I have read that having the kids pick out the produce and products increases the likelihood they will eat a balanced and varied meal. Until now, it hadn’t worked for me. But suddenly, it works, and to great effect. I let my son pick the package of Pot Stickers at Costco and magically, he ate a plate-full for dinner whereas before he would not. This past weekend I let them not only pick the peas from the vendor at the Ferry Building Farmer’s Market but also had them help me shell the peas–after the farmer himself showed me how. I encouraged the kidlets to smell what fresh veggies taste like and even try some raw.

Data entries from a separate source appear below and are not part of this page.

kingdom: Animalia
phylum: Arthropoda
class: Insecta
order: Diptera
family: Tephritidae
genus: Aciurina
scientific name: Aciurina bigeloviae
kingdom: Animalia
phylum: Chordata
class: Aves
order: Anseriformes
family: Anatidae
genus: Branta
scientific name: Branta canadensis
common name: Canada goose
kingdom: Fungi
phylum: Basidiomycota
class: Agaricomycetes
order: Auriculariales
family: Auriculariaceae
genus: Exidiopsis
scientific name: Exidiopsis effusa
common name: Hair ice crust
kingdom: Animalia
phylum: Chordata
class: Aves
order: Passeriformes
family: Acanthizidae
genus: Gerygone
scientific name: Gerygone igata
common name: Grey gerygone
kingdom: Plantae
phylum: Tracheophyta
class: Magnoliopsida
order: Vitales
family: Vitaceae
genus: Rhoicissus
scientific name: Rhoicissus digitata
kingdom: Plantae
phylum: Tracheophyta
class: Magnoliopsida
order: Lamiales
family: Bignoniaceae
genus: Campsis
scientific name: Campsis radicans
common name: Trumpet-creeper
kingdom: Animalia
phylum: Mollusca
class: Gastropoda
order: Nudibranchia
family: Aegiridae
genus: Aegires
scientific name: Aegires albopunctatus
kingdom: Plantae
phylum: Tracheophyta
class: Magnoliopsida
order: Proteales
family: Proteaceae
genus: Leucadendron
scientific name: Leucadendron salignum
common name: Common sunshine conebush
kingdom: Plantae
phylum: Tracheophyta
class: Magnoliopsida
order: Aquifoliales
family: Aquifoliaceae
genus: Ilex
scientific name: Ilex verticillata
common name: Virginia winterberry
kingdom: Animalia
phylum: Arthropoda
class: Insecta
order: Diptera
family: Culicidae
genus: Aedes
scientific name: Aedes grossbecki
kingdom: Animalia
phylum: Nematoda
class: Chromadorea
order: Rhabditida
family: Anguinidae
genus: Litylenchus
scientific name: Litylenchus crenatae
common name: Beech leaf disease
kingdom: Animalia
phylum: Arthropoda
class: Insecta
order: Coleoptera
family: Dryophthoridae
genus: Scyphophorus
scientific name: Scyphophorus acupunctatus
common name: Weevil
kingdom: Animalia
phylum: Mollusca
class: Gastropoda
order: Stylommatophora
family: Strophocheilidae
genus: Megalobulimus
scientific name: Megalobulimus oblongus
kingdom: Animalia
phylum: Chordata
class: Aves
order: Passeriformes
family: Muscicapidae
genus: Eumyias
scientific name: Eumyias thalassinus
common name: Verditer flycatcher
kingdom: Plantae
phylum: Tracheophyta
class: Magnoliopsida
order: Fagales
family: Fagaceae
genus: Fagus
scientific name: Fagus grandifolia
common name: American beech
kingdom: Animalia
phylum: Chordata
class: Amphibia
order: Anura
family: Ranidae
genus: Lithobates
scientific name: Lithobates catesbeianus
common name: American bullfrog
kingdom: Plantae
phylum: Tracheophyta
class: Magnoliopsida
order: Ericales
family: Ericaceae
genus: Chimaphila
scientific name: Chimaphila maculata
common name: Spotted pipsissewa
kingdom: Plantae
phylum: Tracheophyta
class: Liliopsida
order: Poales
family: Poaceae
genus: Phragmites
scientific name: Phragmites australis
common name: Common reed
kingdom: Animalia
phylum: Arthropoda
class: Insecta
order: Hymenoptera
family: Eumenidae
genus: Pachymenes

We made a counting game out of the individual peas in each pod and when I served them up in a creamy risotto with a Niman-ranch bacon-wrapped pork chop–they ate their whole dinner.
Rachael’s Fresh Pea Risotto Recipe:
- 2 cans (14.5 ounces each) reduced-sodium chicken broth
- 2 TB Olive Oil
- Coarse salt and ground pepper
- 1/2 cup finely chopped onion
- 1 1/2 cups Arborio rice
- 1/2 cup dry white wine
- 1 cup fresh peas
- 1/2 cup grated Parmesano Reggiano, plus 1/4 cup more for serving
- Heat broth and 2 1/2 cups water in a small saucepan over low heat; keep warm.
- Saute onion in about 2 TB olive oil; cook until soft, 5 minutes. Season with 1 teaspoon salt and 1/4 teaspoon pepper. Raise heat to medium. Add rice; cook, stirring, until translucent around edges, about 3 minutes. Add wine; cook until absorbed, about 2 minutes.
- Cook, adding hot broth, 1 cup at a time (stir until almost all liquid is absorbed before adding more), until rice is tender, 25 to 30 minutes total.
- Add peas; cook until peas are bright green, 2 minutes. Remove from heat. Stir in Parmesano Reggiano. Serve, topped with more Parmesan.